Bill reviews sex offender rules

ATLANTA - The House will now consider changes to the state's sex offender law after the Senate approved a bill updating last year's sweeping overhaul of registration requirements and living restrictions.

The upper chamber voted 51-0 late Tuesday to approve Senate Bill 249, which requires offenders to register with sheriffs in the counties where they work and attend school. Currently, offenders have to report only where they live.

Under the bill, elderly and physically sick offenders could get an exemption from some of the housing restrictions that would now prohibit them from living within 1,000 feet of schools, churches and places where children gather.

A pending lawsuit, which has enforcement of the existing statute on hold, argues that the restrictions are too harsh for nursing home residents or bed-ridden offenders who pose no risk.

Sen. Jim Whitehead, R-Evans, said he sponsored the bill on behalf of sheriffs who said changes are necessary to make the law enforceable.

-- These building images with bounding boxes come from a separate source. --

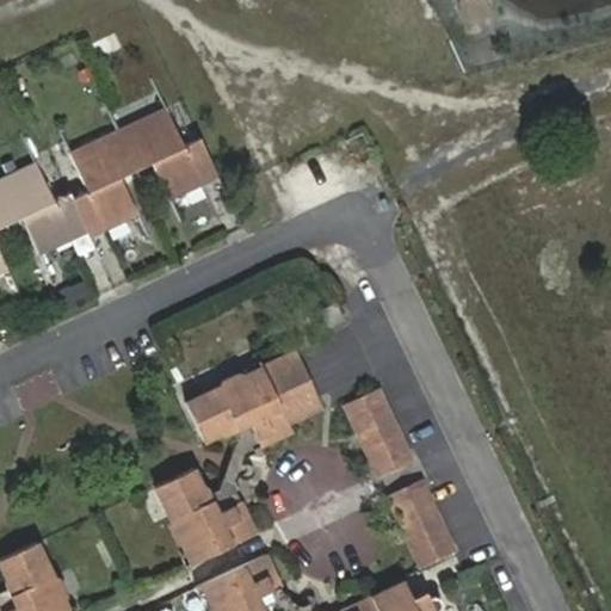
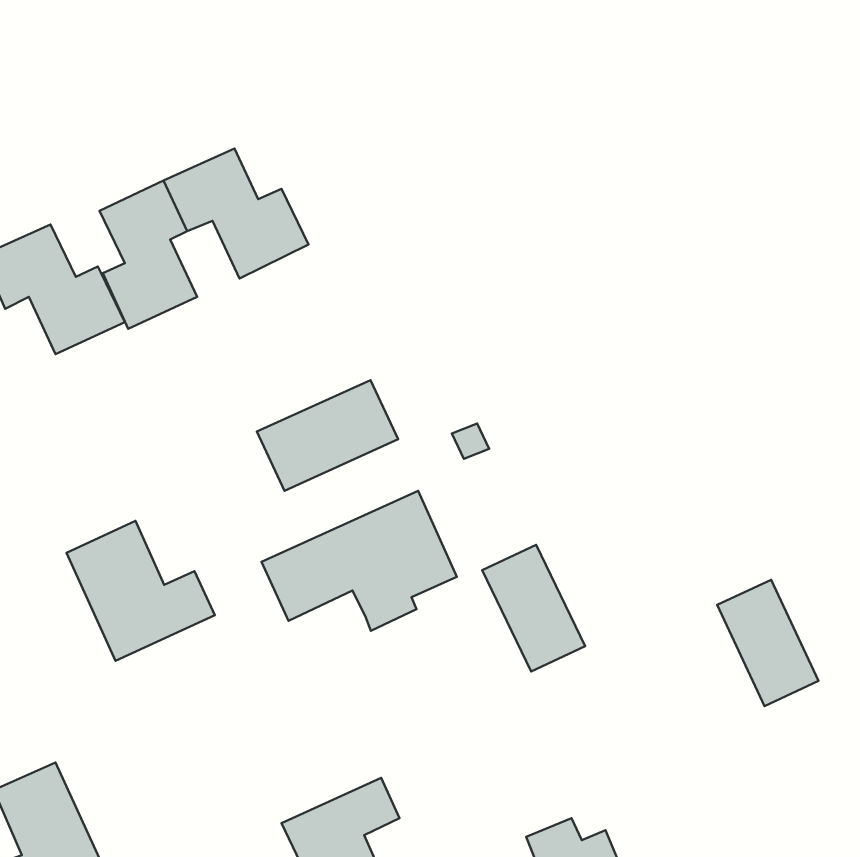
building: none -> [257,380,398,491]
building: [152,465,257,564] -> [67,521,215,661]
building: [385,480,457,569] -> [717,580,818,706]

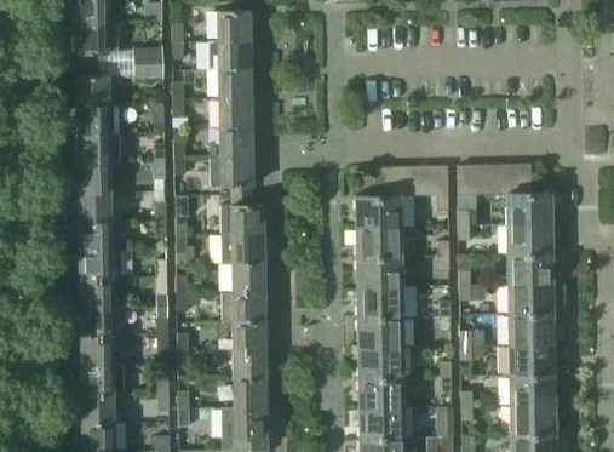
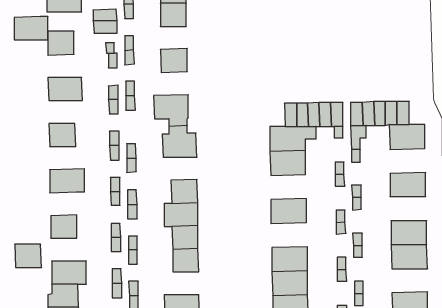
building: [218,70,252,99] -> none
building: [76,105,119,135] -> [14,17,48,40]
building: [210,127,253,158] -> none
building: [78,164,120,193] -> none
building: [79,221,122,251] -> none
building: [507,224,552,256] -> none
building: [222,235,264,264] -> none
building: [357,257,402,288] -> none
building: [79,279,113,309] -> none
building: [507,285,553,315] -> none
building: [357,317,403,349] -> none
building: [80,337,114,366] -> [15,244,42,267]
building: [510,376,555,406] -> none
building: [234,379,266,408] -> none

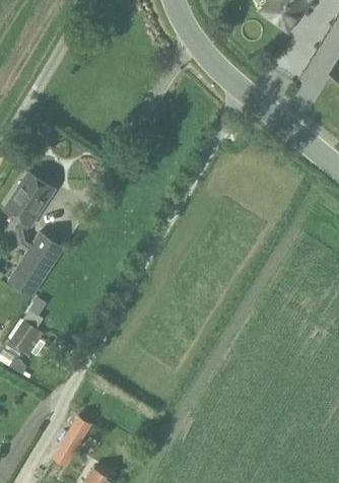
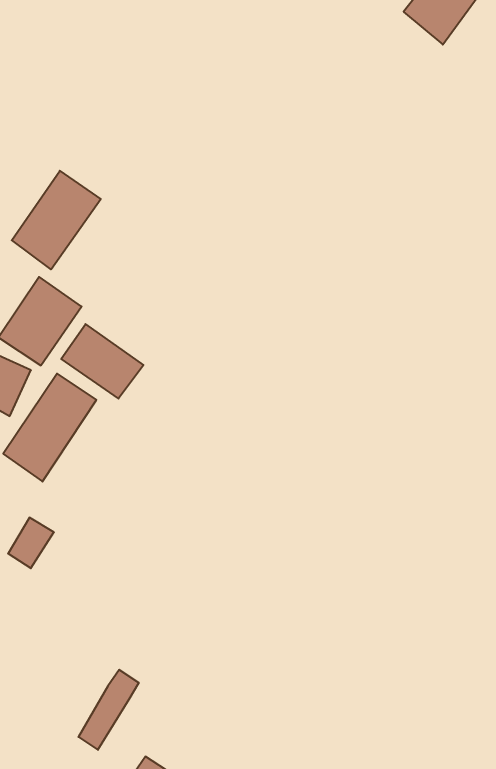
building: none -> [12,171,101,269]
building: none -> [61,324,143,399]

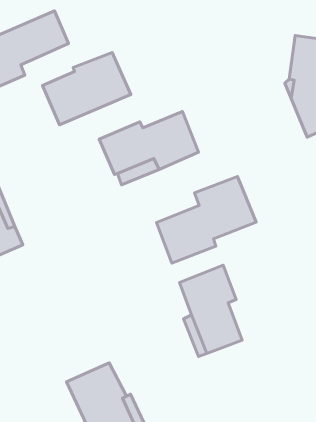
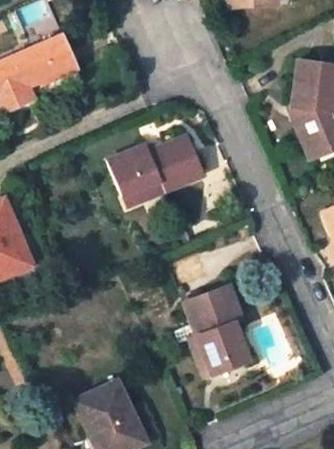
building: [43,52,131,125] -> none
building: [157,177,256,263] -> none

Another sex offender measure, Senate Bill 37, was not voted on Tuesday, the deadline for statewide legislation to pass one of the chambers and still be considered during the 2007 session.

The Democratic-led bill was introduced this year in part to help convicted offender Genarlow Wilson, who was sentenced to 10 years in prison for receiving oral sex as a 17-year-old from a girl who was 15. The bill attempted to clear up so-called "Romeo and Juliet" cases that occurred before last year when the Legislature lessened the penalty in such situations to a misdemeanor.

Senate President Pro Tem Eric Johnson, R-Savannah, had spoken out against SB 37, saying it would open the door for reviewing hundreds of old cases and potentially put dangerous sex offenders out on the street.

"I was very disappointed," said the bill's sponsor Sen. Emanuel Jones, D-Decatur. "I knew it was going to be a problem when I saw it at the foot of the calendar."

Mr. Jones said Republican members were unwilling to debate another controversial bill before his on the calendar that proposed letting workers legally bring guns in their locked cars at work.

He said Senate leaders talked with him Wednesday, promising to find a bill that his measure can be attached to as a "rider," allowing it to receive a vote.